Image Credit: Facebook
February 08, 2019 - 4:30 PM

KAMLOOPS — A Kamloops business owner and city councillor is still picking up the pieces after two robberies at his downtown movie rental store last month and now he's also been handed eight safety violations from WorkSafe B.C.

MovieMart was inspected by WorkSafe B.C. on Jan. 24, shortly after the second robbery Jan. 20. The business and owner Coun. Denis Walsh were cited for various violations including not having monthly health and safety meetings, new and young worker training orientations, violence prevention policies and procedures on bullying and harassment and a First Aid kit was not available on site.

Walsh says he wasn't aware they were even violations.

“Although it came as a shock… the findings were all fine,” he says. “The problem is I’ve been in business for 36 years and I’ve never seen anybody from WorkSafe B.C. except for when I’m building a business or renovating.”

Walsh says he has approximately five employees and he is constantly in the store talking to his employees and training them verbally.

“I talk to them [the employees] all the time, we just don’t have things written down,” he says. “We have a lot of store policies and procedures but it wasn’t written down.”

He says his biggest concern is the missing educational component from WorkSafe B.C. for small business owners.

“The problem with WorkSafe is that they deal with corporate structures where the owner doesn’t necessarily know the names of the employees,” he says. “I think every owner, small business owner wants their staff to be as secure as possible, so I’m not fighting WorkSafe B.C. I’m just surprised by some of these regulations I had no idea about.”

Walsh says one of the regulations was for employees who work alone.

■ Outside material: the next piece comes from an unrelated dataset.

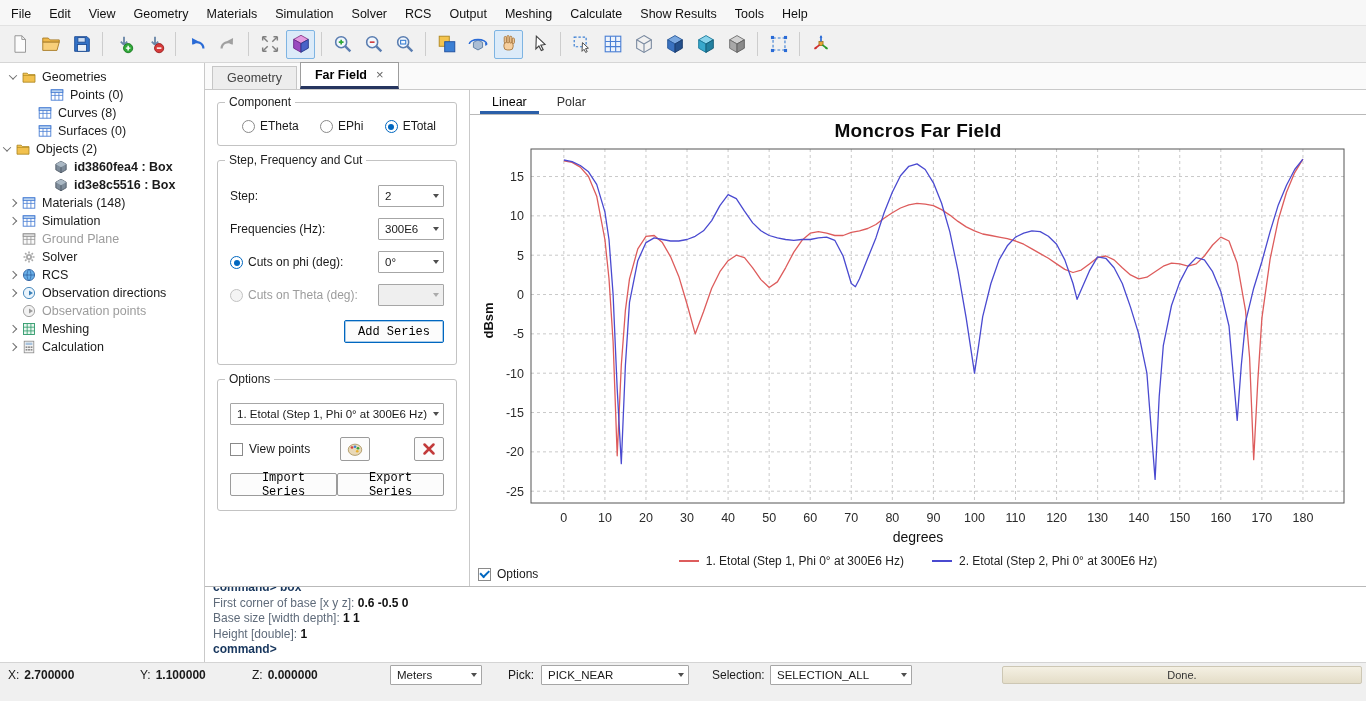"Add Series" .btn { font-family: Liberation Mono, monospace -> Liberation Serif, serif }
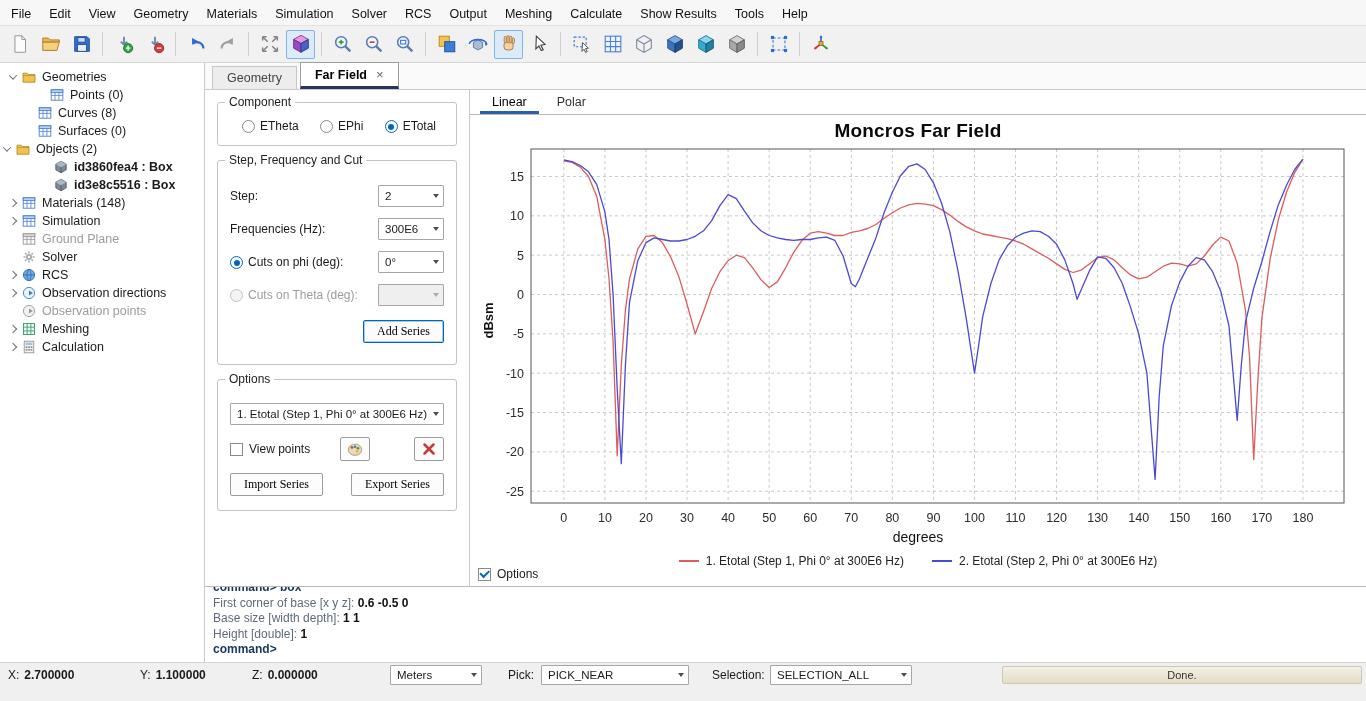"Calculation" div.tree-row { padding-left: 6px -> 16px }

“How many [business owners] know that WorkSafe B.C. demand or require that you check in with your employees anywhere from one to three hours a day when they are working alone in the daytime?” he says, adding that in all the years he has been operating this was the first time he was made aware of this.

“I understand in the nighttime you want two employees, but a daylight business on a busy street, I found it surprising they have an issue with lone workers,” he says.

Walsh says he has stepped up security measures in his business by lowering the amount of money they keep in the cash register and adding another camera. During the evening, employees will also be able to lock the door and customers will have to use a buzzer to enter the store.

The councillor says he has not been made aware if he will be facing a monetary penalty. WorkSafe B.C. asseses an employer’s payroll, the nature of the violation, and an employer's history of violation to determine a penalty amount.